NaiveBayesin menetelmäisbasedontheBayesianalgorithm,whichiscorrespondinglysimplified,thatis,itisassumedthattheattributesareconditionallyindependentofeachotherwhenthetargetvalueisgiven.Thatistosay,noattributevariablehasalargerproportiontothedecisionresult,andnoattributevariablehasasmallerproportiontothedecisionresult.AlthoughthissimplificationmethodreducestheclassificationeffectoftheBayesianclassificationalgorithmtoacertainextent,inactualapplicationscenarios,itgreatlysimplifiesthecomplexityoftheBayesin menetelmä.
Algoritmin periaate
NaiveBayesClassification(NBC)isamethodbasedonBayes'theoremandassumingthatthefeatureconditionsareindependentofeachother,firstthroughthegiventrainingSet,taketheindependencebetweenfeaturewordsasthepremise,learnthejointprobabilitydistributionfrominputtooutput,andthenbasedonthelearnedmodel,inputtofindtheoutputthatmaximizestheposteriorprobability.

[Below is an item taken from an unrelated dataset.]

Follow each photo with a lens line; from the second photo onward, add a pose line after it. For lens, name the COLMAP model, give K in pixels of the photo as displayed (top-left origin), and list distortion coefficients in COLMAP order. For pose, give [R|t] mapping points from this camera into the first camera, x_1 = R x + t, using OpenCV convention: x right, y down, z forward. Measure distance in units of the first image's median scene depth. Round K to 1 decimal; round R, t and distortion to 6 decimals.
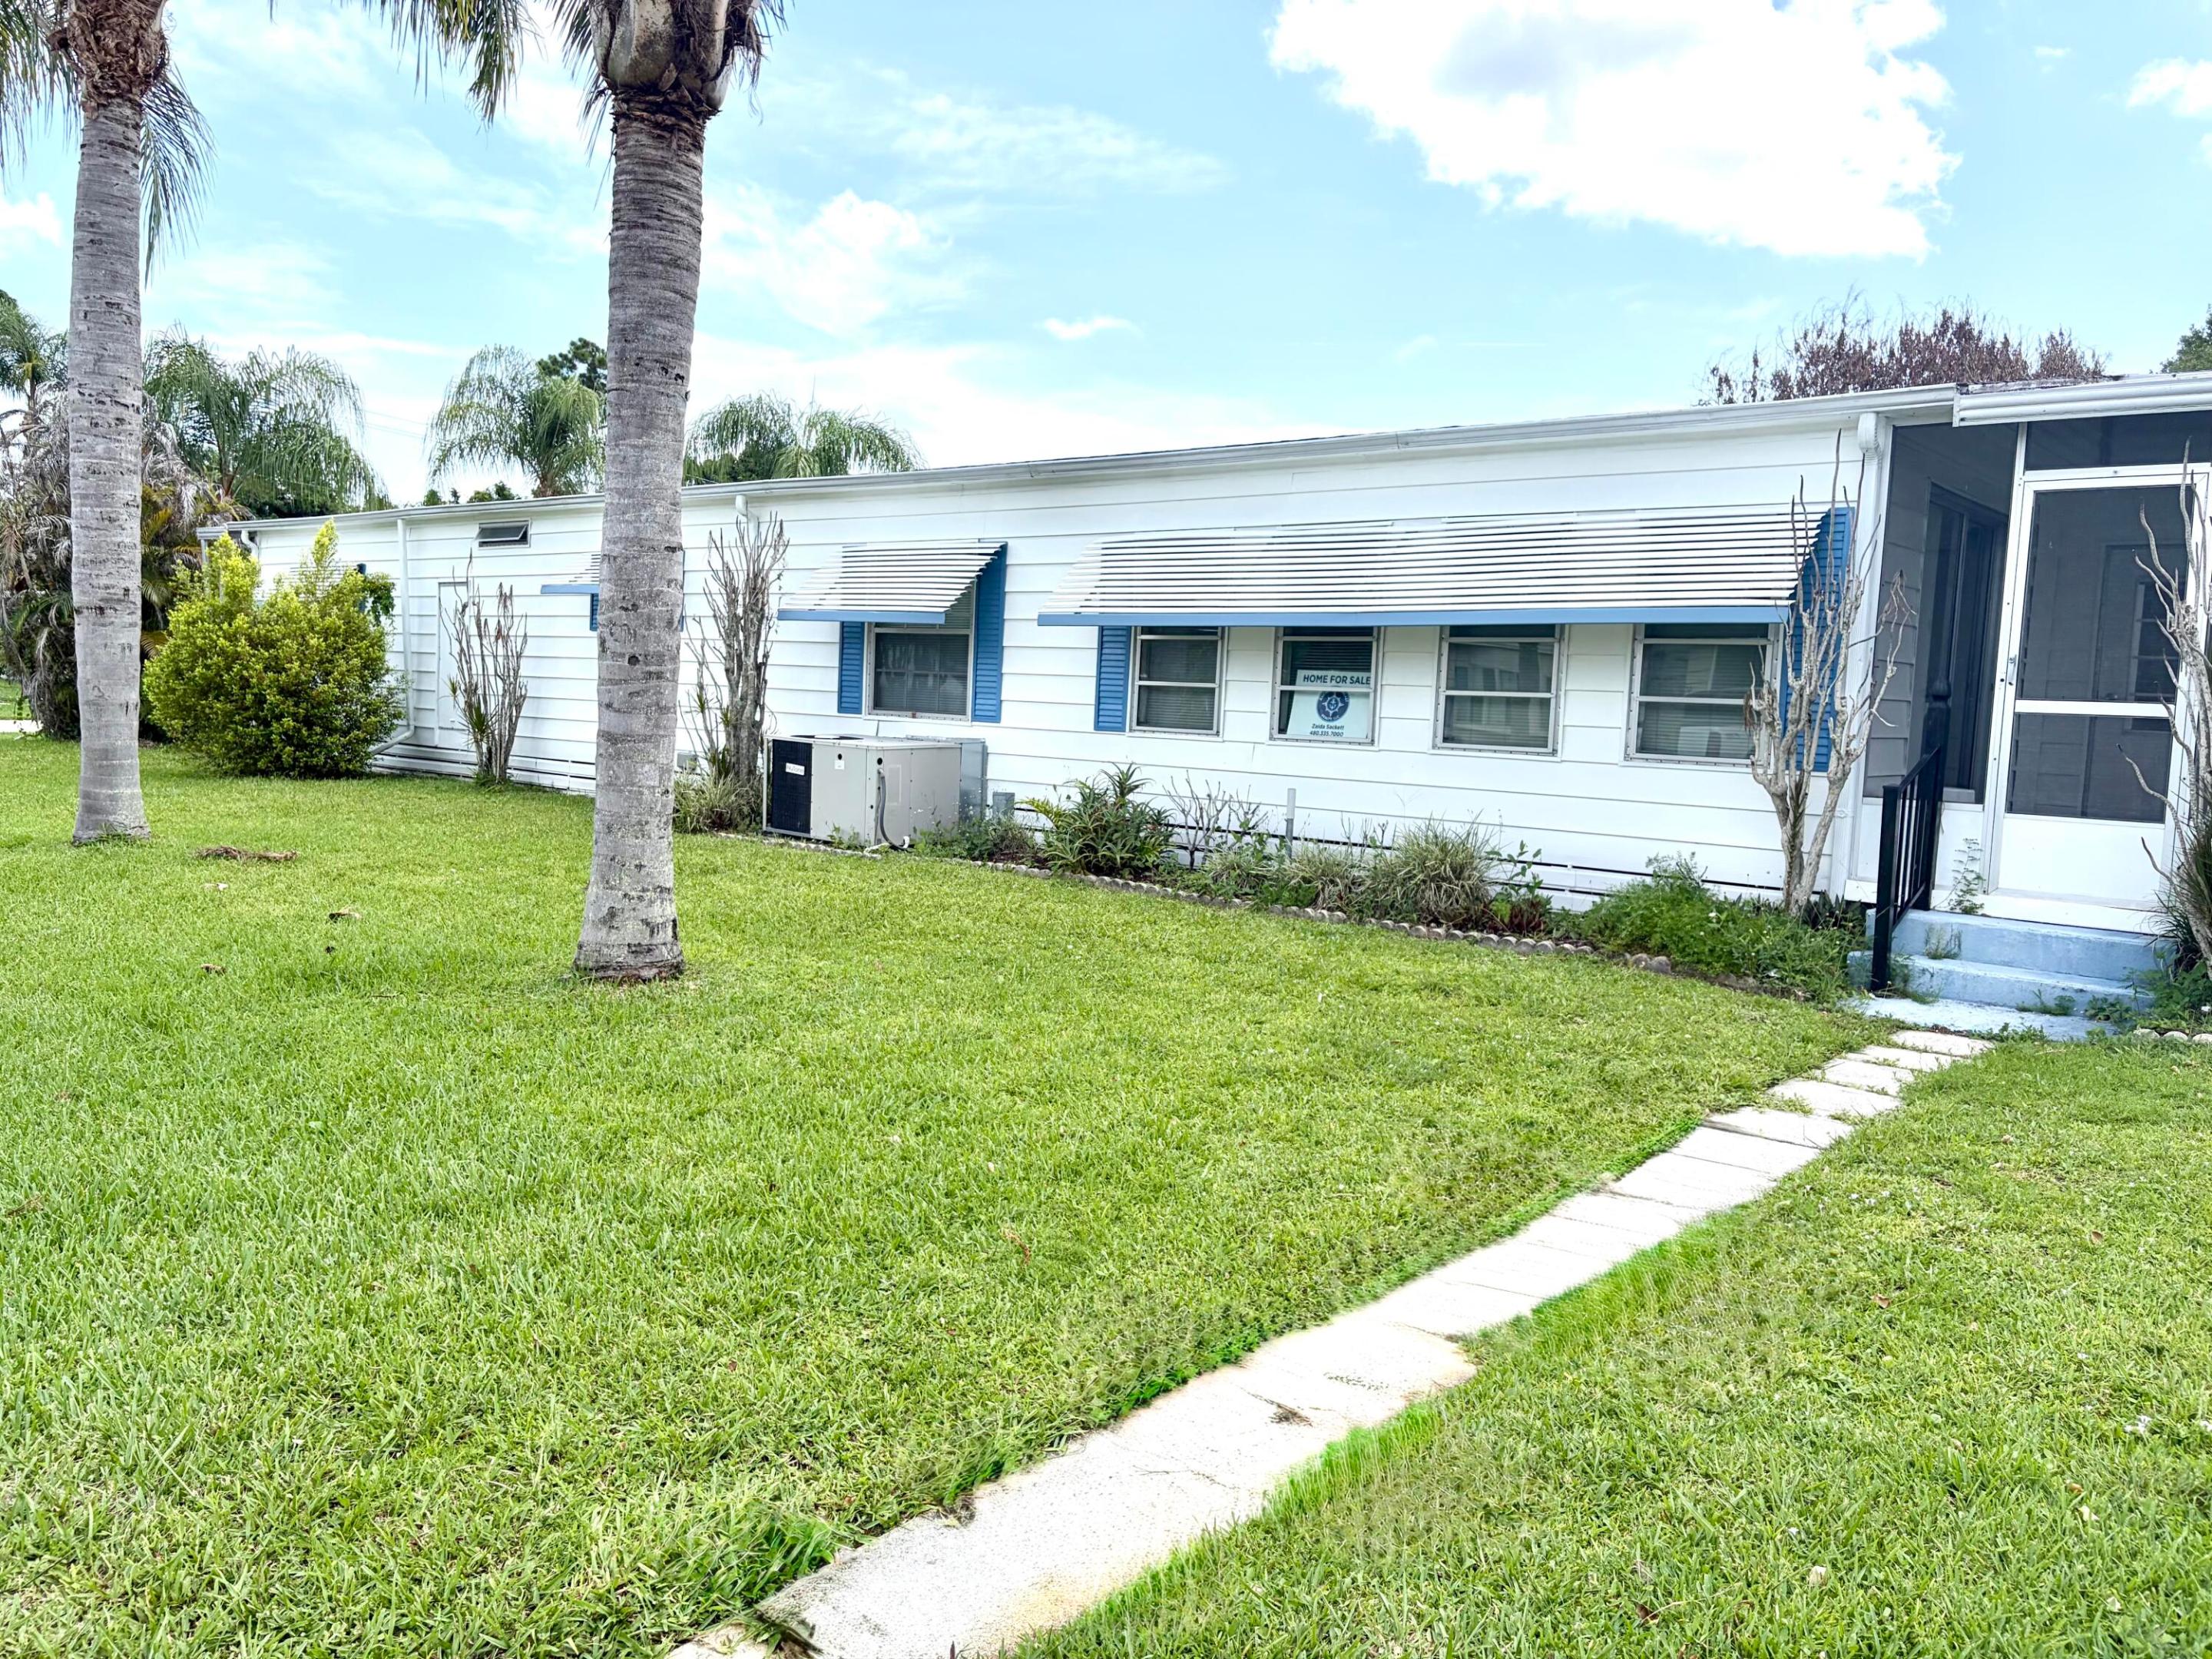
lens RADIAL K [[1640.6, 0, 1106.0], [0, 1640.6, 829.5], [0, 0, 1]] dist [0.040479, -0.003098]
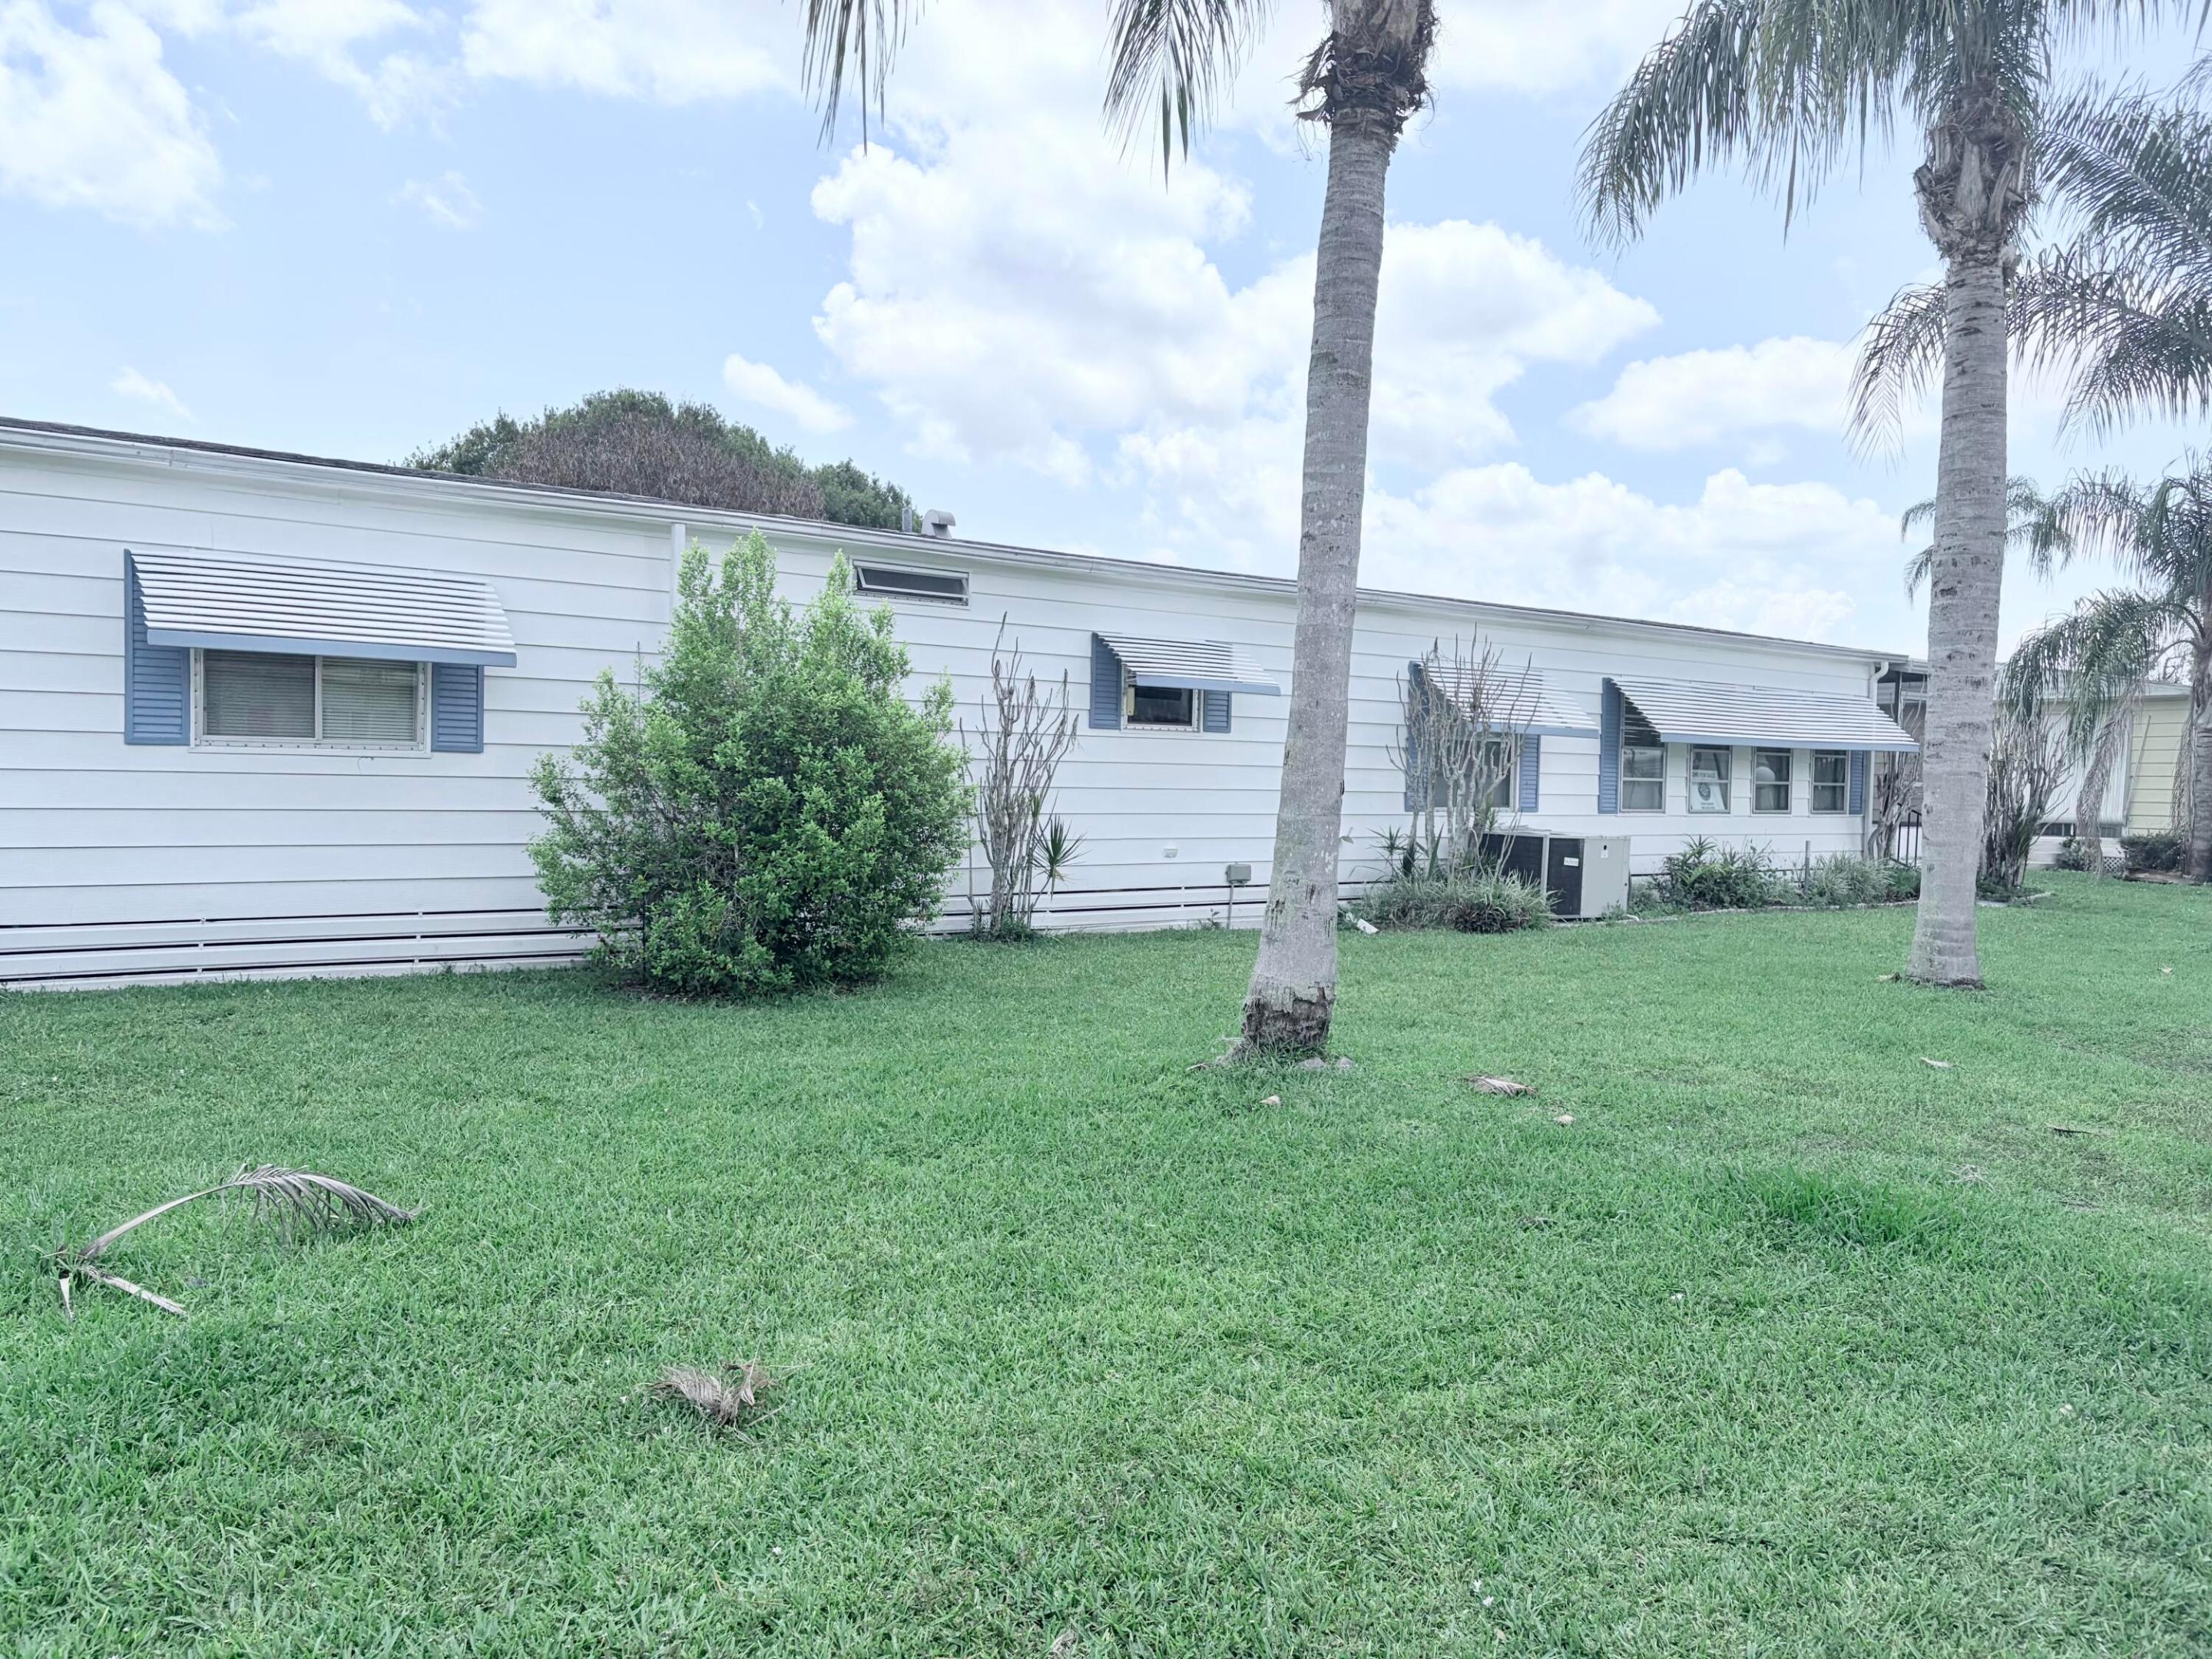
lens RADIAL K [[1640.6, 0, 1106.0], [0, 1640.6, 829.5], [0, 0, 1]] dist [0.040479, -0.003098]
pose [[0.235984, -0.067517, 0.969409, -1.432484], [0.067772, 0.996298, 0.052892, -0.147096], [-0.969391, 0.053217, 0.239686, 1.056124]]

Thereisasampledataset,andthecharacteristicattributesetofthecorrespondingsampledatais.Theclassvariableis,thatis,canbedividedintocategories.Whereismutuallyindependentandrandom,thepriorprobabilityofis,andtheposteriorprobabilityofis,CanbeobtainedbythenaiveBayesalgorithm,theposteriorprobabilitycanbecalculatedfromthepriorprobability,theevidence,theclassconditionalprobability:/p>
NaiveBayesisbasedontheindependenceofeachfeature.Inthecaseofagivencategoryof,theaboveformulaItcanbefurtherexpressedasthefollowingformula:
Fromtheabovetwoformulas,theposteriorprobabilitycanbecalculatedas:
Sincethesizeofisfixed,whencomparingposteriorprobabilities,onlythenumeratoroftheaboveformulacanbecompared.Therefore,anaiveBayesiancalculationwithsampledatabelongingtothecategorycanbeobtained:
hyödyt ja haitat
Edut
TheNaiveBayesalgorithmassumesthattheattributesofthedatasetareindependentofeachother.Therefore,thelogicofthealgorithmisverysimpleandthealgorithmisrelativelystable.Whenthedatapresentsdifferentcharacteristics,theNaiveBayesalgorithmTheclassificationperformanceofYeshwillnotbemuchdifferent.Inotherwords,therobustnessofthenaiveBayesalgorithmisbetter,anditwillnotshowmuchdifferencefordifferenttypesofdatasets.Whentherelationshipbetweentheattributesofthedatasetisrelativelyindependent,thenaiveBayesclassificationalgorithmwillhavebetterresults.
Haitat
TheconditionofattributeindependenceisalsotheshortcomingofthenaiveBayesclassifier.Theindependenceoftheattributesofthedatasetisdifficulttosatisfyinmanycases,becausetheattributesofthedatasetareoftenrelatedtoeachother.Ifthiskindofproblemoccursintheclassificationprocess,theeffectoftheclassificationwillbegreatlyreduced.
Sovellus
Tekstin luokittelu
Classificationisabasicprobleminthefieldofdataanalysisandmachinelearning.Tekstin luokitteluhasbeenwidelyusedinmanyaspectssuchasnetworkinformationfiltering,informationretrievalandinformationrecommendation.Data-drivenclassifierlearninghasalwaysbeenahotspotinrecentyears,withmanymethods,suchasneuralnetworks,decisiontrees,supportvectormachines,andnaiveBayes.Comparedwithotherwell-designedandmorecomplexclassificationalgorithms,thenaiveBayesclassificationalgorithmisoneoftheclassifierswithbetterlearningefficiencyandclassificationeffect.TheintuitivetextclassificationalgorithmisalsothesimplestBayesianclassifier.Ithasgoodinterpretability.ThecharacteristicofthenaiveBayesalgorithmisthatitassumesthattheappearanceofallfeaturesareindependentofeachotherandeachfeatureisequallyimportant.Butinfactthisassumptiondoesnotholdintherealworld:firstly,theinevitableconnectionbetweentwoadjacentwordscannotbeindependent;secondly,foranarticle,someoftherepresentativewordsdetermineitstheme.Thereisnoneedtoreadtheentirearticleandlookatallthewords.Therefore,itisnecessarytoadoptasuitablemethodforfeatureselection,sothatthenaiveBayesclassifiercanachievehigherclassificationefficiency.
muut
NaiveBayesalgorithmplaysamoreimportantroleintextrecognitionandimagerecognitiondirection.Anunknowntextorimagecanbeclassifiedaccordingtoitsexistingclassificationrules,andfinallythepurposeofclassificationisachieved.
TheNaiveBayesalgorithmiswidelyusedinreallife,suchastextclassification,spamclassification,creditevaluation,phishingwebsitedetectionandsoon.